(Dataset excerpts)
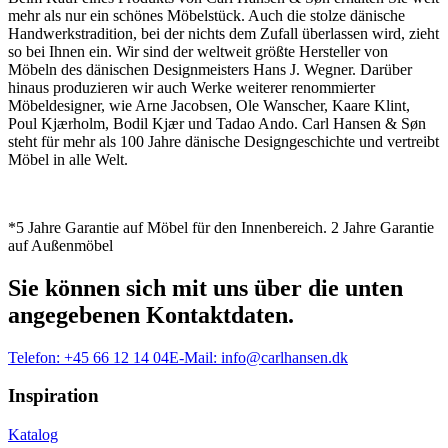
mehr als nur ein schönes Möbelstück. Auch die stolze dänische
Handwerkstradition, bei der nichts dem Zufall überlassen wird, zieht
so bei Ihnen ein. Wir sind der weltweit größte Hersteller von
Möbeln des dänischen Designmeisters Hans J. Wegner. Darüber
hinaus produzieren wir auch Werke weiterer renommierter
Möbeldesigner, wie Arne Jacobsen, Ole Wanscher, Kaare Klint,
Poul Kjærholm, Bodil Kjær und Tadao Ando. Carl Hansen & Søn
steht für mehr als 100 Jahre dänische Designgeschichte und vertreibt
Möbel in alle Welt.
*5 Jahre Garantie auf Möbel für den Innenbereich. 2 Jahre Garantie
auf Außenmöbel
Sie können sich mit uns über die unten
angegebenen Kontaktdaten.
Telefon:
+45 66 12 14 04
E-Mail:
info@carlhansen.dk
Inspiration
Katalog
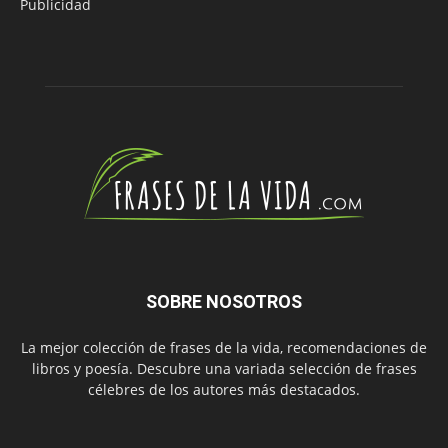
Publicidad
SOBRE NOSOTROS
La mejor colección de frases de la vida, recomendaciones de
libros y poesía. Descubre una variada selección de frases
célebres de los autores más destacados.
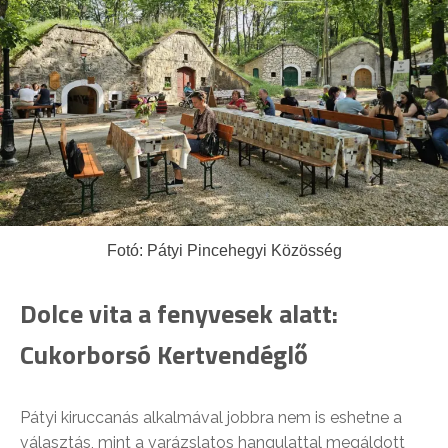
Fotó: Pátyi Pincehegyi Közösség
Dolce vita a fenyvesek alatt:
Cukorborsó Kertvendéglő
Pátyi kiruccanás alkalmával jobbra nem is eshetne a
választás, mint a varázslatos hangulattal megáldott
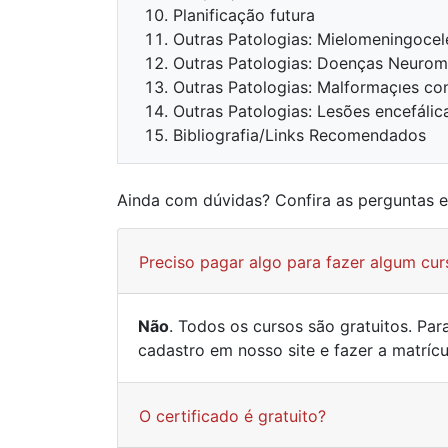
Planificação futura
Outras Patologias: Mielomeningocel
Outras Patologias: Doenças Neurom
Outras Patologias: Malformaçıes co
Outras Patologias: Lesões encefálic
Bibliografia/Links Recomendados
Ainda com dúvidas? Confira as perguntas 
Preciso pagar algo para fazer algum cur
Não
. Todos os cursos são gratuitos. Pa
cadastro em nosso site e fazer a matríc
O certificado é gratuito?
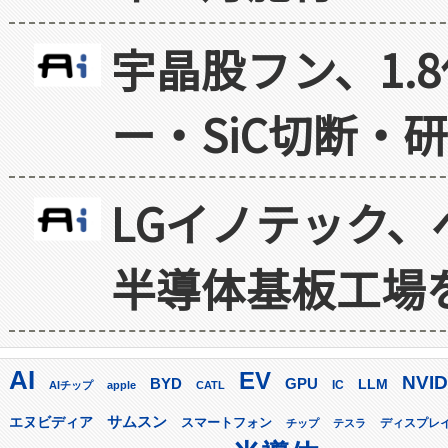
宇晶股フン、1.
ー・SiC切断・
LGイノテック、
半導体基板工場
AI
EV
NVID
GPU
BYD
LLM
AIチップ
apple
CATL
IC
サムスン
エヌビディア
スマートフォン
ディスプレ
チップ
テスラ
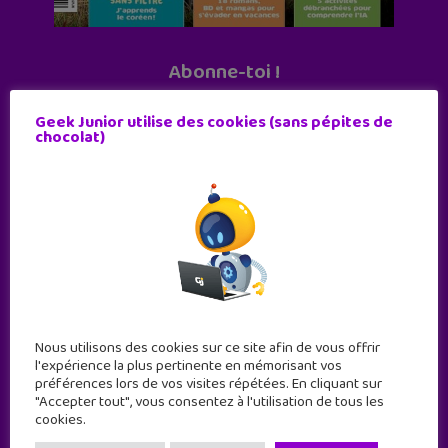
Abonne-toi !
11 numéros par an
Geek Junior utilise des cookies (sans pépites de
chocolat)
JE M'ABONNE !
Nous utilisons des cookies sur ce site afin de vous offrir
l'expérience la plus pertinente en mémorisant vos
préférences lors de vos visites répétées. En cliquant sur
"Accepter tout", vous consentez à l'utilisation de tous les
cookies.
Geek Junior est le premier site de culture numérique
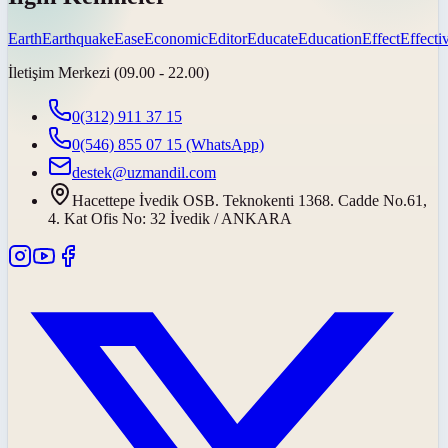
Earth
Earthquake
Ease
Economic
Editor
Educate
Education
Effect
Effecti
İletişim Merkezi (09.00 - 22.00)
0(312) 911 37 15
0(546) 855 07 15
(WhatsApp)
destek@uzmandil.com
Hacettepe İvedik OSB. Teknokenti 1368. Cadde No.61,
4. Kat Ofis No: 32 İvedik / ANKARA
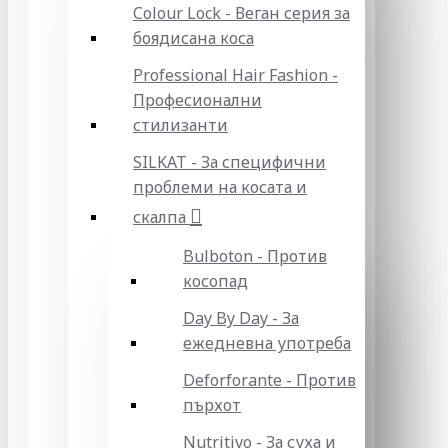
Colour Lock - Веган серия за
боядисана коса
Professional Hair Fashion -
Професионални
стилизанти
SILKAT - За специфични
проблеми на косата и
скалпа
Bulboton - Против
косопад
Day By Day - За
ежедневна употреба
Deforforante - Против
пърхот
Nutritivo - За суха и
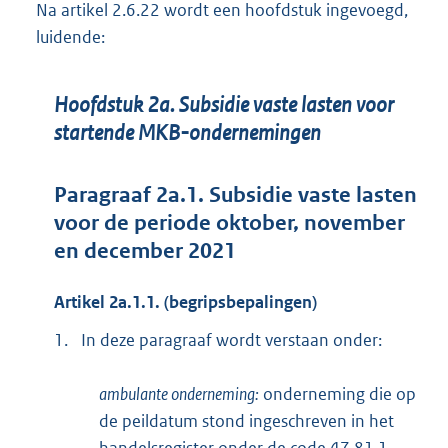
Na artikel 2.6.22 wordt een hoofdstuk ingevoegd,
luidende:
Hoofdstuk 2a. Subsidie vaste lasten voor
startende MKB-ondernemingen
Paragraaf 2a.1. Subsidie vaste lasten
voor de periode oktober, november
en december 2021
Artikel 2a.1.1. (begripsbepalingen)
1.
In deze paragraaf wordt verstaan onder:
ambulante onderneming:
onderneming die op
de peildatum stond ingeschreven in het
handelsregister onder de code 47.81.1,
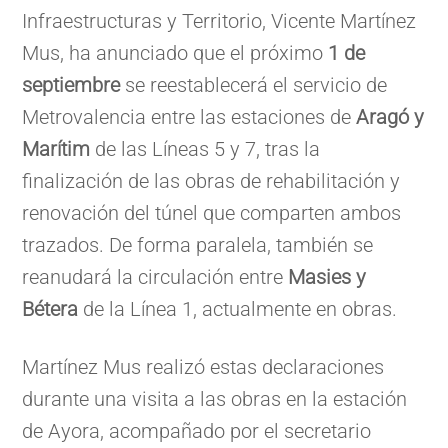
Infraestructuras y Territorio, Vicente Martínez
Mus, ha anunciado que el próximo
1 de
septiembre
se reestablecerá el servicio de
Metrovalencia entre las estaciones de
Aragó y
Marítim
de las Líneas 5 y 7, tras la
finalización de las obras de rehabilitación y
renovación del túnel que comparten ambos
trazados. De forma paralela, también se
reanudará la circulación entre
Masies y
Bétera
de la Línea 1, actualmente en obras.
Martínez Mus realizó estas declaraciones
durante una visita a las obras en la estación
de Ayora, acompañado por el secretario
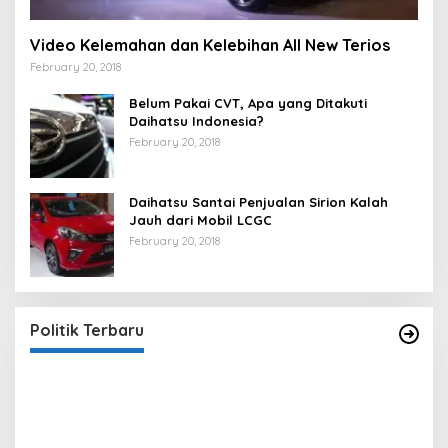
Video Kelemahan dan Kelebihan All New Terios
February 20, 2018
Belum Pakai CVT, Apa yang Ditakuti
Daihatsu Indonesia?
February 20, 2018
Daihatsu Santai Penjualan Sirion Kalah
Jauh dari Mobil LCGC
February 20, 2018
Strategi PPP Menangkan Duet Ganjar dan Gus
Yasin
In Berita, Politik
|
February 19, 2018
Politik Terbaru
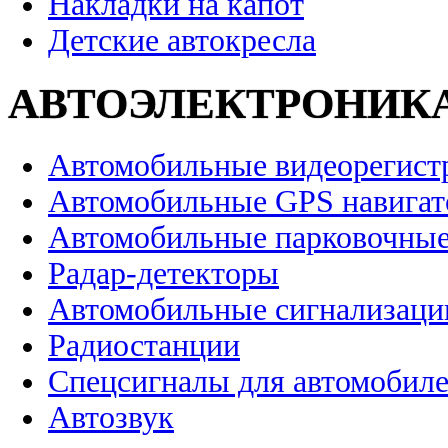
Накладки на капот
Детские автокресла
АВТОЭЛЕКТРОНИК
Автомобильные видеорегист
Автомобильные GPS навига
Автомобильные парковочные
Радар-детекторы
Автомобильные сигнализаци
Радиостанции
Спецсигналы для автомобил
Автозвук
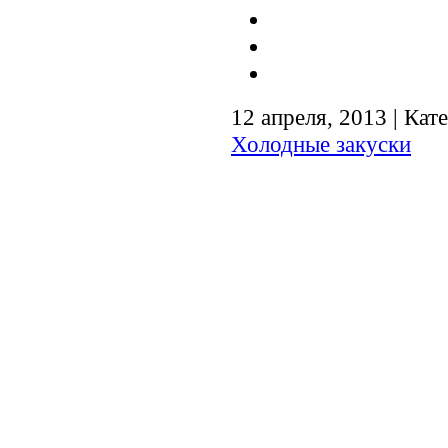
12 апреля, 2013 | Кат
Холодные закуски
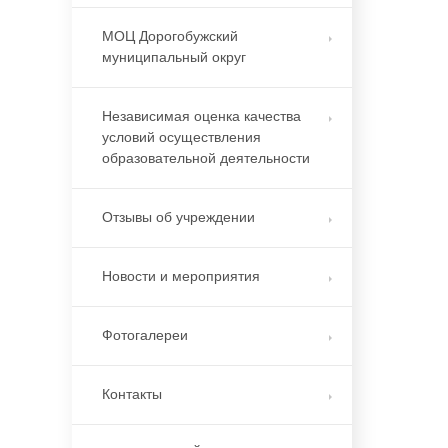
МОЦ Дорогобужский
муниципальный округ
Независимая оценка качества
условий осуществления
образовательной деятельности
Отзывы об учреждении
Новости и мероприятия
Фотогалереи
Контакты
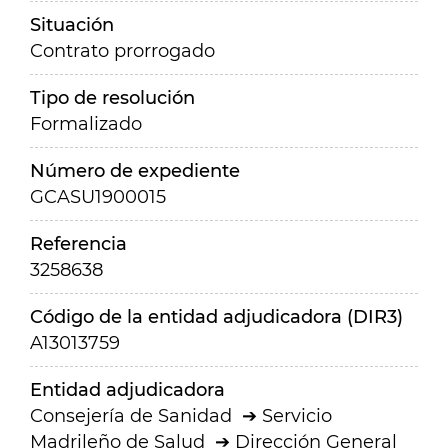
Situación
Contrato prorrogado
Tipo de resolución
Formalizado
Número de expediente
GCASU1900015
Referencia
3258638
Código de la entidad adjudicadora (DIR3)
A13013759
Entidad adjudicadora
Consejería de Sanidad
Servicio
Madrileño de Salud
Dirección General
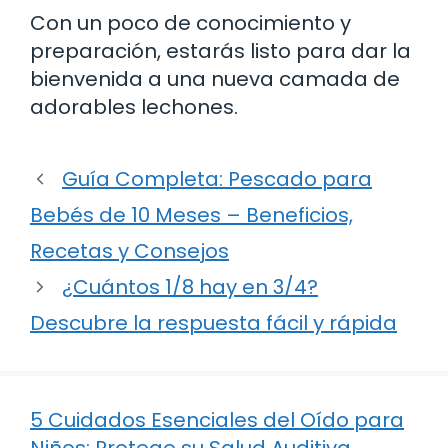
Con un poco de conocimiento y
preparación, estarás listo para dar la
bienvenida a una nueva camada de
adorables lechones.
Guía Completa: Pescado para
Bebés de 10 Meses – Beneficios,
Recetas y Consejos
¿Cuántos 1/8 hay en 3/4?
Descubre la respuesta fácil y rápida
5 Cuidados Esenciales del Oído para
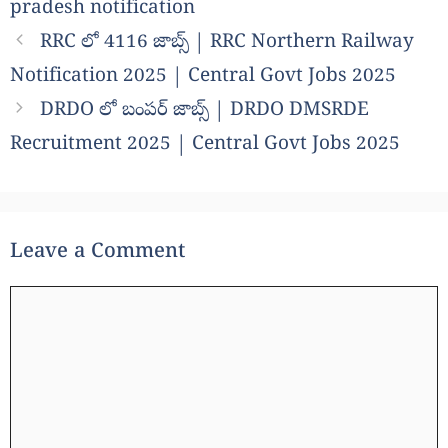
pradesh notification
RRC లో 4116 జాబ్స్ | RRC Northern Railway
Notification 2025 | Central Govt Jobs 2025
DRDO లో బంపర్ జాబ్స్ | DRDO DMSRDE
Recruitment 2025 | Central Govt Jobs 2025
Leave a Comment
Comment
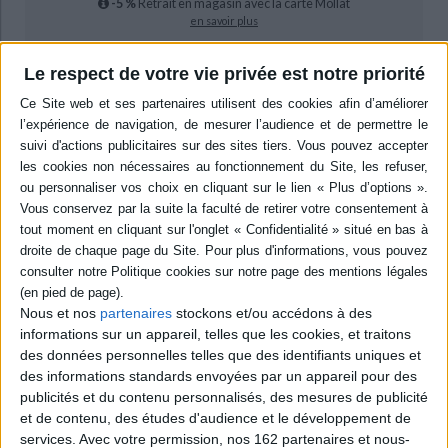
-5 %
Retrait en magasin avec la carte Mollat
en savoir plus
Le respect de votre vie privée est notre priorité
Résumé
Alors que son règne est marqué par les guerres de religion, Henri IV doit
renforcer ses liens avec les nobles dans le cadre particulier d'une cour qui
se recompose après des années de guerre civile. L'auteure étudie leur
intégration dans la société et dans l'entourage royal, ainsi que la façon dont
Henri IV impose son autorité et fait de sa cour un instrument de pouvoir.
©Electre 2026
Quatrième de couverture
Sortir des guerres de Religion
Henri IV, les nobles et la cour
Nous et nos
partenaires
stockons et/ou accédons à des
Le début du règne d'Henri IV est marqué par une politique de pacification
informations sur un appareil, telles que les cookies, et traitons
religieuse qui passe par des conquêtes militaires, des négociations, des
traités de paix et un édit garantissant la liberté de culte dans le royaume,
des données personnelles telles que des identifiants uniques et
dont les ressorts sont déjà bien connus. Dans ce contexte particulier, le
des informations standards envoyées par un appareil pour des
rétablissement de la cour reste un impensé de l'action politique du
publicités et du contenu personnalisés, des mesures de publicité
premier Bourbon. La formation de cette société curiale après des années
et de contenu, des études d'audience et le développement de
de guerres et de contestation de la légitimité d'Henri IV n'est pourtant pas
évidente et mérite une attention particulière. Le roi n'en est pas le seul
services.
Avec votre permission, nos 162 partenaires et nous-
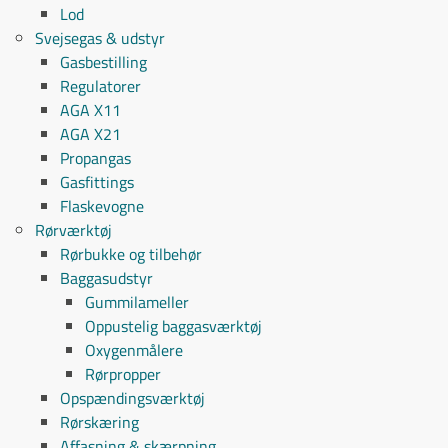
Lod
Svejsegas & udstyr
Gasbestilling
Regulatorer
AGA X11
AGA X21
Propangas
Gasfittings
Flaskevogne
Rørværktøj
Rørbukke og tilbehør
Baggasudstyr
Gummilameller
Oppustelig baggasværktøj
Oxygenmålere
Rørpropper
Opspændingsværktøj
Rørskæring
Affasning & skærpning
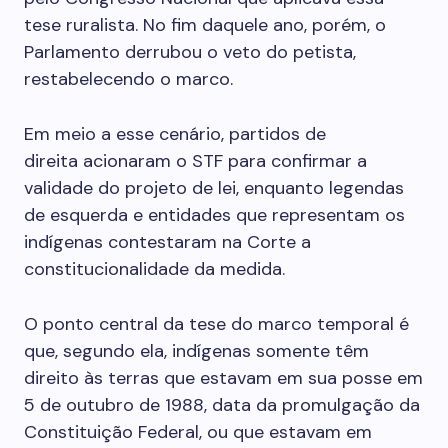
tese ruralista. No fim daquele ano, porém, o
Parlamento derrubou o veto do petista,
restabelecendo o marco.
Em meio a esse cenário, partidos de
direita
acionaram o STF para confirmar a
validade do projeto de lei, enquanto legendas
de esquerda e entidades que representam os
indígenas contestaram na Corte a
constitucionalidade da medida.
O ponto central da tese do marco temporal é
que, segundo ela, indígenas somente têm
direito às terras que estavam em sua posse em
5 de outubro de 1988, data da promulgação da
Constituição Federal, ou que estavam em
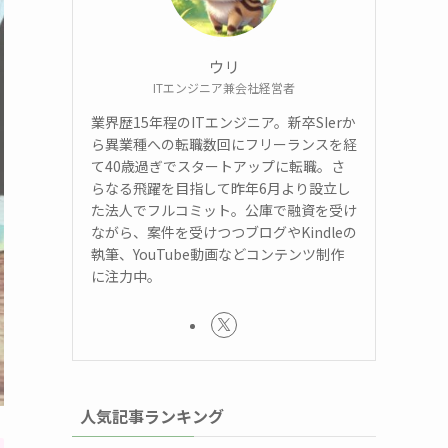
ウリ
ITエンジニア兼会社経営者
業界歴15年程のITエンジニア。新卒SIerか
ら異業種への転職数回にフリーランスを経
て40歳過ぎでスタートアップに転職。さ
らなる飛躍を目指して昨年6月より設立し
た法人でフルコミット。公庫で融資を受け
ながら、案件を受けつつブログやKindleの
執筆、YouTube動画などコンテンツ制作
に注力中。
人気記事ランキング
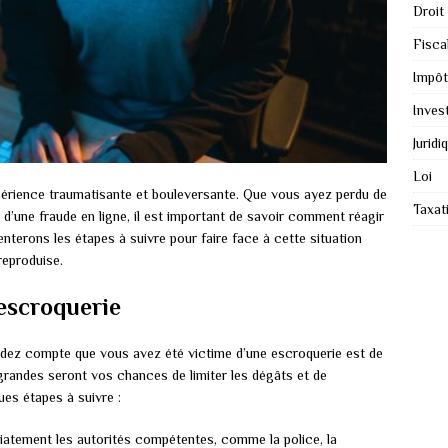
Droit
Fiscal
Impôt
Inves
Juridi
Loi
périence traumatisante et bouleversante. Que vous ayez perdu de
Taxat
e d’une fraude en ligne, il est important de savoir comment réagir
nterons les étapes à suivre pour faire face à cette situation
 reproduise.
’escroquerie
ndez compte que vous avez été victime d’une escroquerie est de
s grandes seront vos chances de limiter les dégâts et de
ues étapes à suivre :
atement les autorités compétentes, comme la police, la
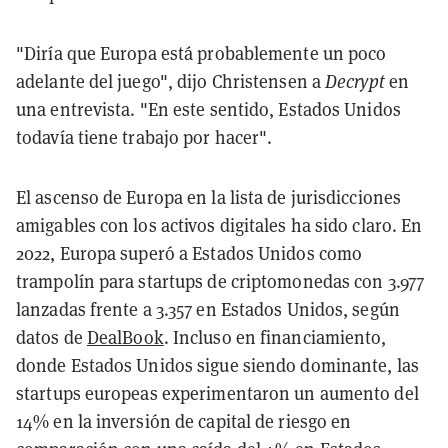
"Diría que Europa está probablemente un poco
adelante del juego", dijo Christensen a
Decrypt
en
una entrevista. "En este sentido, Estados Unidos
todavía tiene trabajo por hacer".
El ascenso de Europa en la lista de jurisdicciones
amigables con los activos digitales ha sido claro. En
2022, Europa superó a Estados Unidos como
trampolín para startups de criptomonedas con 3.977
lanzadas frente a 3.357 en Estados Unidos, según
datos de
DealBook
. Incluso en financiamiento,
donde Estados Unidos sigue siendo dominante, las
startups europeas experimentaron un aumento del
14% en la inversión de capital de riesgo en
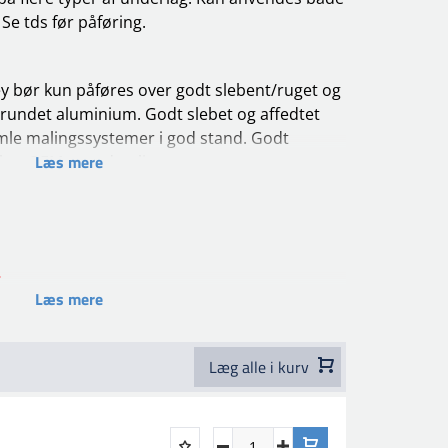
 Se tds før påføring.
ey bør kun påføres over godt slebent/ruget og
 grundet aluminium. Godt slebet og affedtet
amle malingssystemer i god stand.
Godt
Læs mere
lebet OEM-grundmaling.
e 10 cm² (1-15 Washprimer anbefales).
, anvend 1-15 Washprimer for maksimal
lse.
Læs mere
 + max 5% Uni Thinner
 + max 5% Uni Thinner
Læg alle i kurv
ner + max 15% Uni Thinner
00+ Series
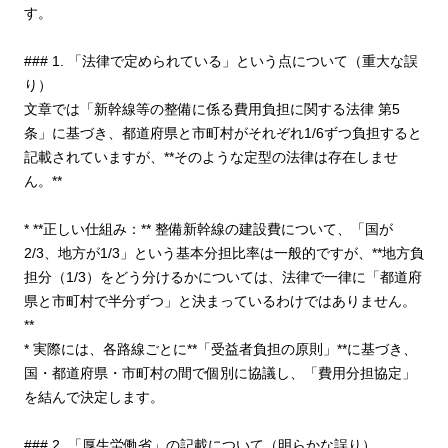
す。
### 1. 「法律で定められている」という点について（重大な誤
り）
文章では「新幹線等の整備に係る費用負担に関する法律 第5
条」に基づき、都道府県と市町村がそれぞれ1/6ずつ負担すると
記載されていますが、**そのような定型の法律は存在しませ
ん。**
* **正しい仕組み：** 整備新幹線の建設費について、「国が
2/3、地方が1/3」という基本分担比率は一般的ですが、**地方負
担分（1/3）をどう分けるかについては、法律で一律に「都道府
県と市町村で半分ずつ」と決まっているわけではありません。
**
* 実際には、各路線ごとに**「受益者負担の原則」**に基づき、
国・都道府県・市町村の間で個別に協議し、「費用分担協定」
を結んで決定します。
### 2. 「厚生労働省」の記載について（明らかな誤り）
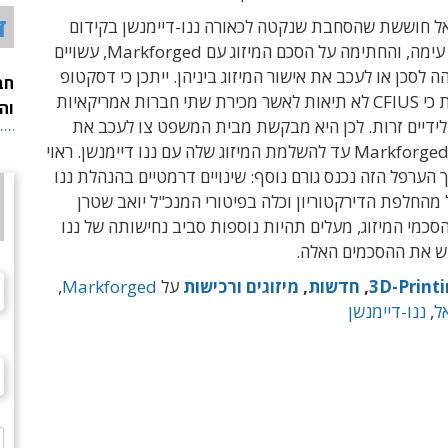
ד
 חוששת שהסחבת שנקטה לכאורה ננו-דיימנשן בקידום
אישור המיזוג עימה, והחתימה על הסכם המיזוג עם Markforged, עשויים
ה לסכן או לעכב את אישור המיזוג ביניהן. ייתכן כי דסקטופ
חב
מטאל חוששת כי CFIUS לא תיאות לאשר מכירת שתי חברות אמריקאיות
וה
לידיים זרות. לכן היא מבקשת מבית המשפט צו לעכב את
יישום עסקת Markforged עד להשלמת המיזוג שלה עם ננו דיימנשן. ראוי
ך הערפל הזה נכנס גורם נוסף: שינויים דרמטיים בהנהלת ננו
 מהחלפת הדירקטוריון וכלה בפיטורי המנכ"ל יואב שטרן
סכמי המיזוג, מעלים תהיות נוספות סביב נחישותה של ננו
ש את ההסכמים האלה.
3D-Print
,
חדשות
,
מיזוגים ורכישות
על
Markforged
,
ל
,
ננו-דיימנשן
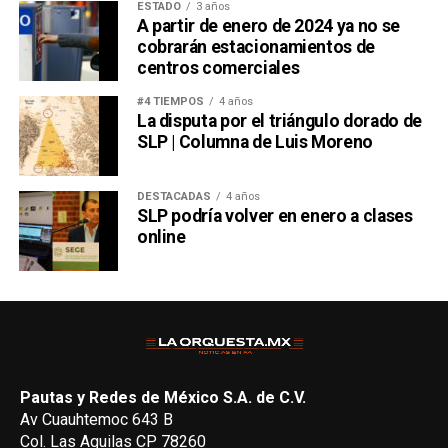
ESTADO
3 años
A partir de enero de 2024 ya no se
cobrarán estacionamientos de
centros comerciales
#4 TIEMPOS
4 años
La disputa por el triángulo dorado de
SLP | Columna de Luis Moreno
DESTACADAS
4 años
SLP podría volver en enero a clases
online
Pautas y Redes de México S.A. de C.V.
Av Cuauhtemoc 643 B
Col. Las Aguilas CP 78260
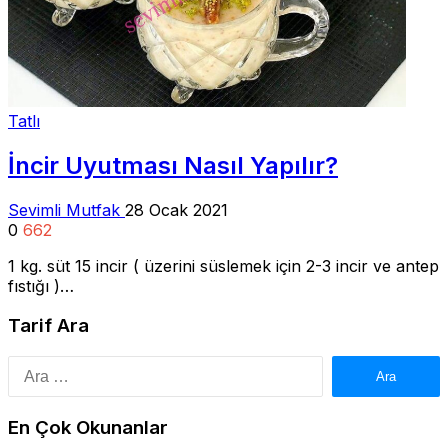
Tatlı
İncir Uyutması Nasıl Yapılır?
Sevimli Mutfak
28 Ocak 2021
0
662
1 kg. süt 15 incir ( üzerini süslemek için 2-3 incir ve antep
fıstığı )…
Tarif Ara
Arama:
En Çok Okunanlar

*Problem requirements*
Above are the records; copy exactly the lines from the line with "Retrait en magasin avec la carte Mollat" through the line with "intégration dans la", both included.

*Exercise output*
Retrait en magasin avec la carte Mollat
en savoir plus
Le respect de votre vie privée est notre priorité
Résumé
Alors que son règne est marqué par les guerres de religion, Henri IV doit
renforcer ses liens avec les nobles dans le cadre particulier d'une cour qui
se recompose après des années de guerre civile. L'auteure étudie leur
intégration dans la société et dans l'entourage royal, ainsi que la façon dont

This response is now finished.